__What you should do__
Only lines containing the string "Business" belong in the answer; find them in the records and copy them.

* * * * * * * * *

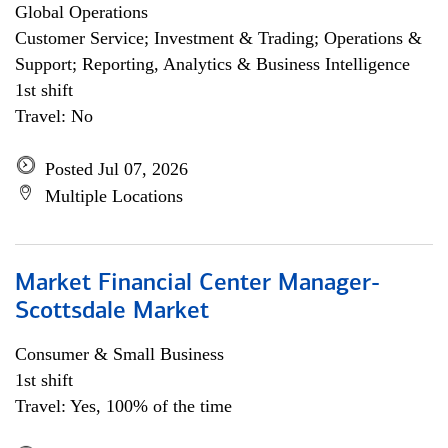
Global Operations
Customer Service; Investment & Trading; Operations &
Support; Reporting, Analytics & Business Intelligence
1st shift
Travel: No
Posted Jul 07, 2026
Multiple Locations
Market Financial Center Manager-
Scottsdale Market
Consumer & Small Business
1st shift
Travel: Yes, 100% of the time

* * * * * * * * *

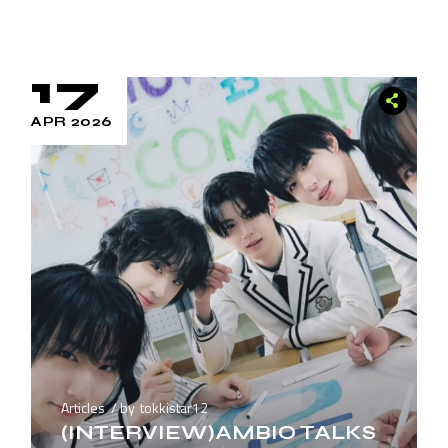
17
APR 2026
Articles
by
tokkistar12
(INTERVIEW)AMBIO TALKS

* * * * * * * * *

__Task result__
Support; Reporting, Analytics & Business Intelligence
Consumer & Small Business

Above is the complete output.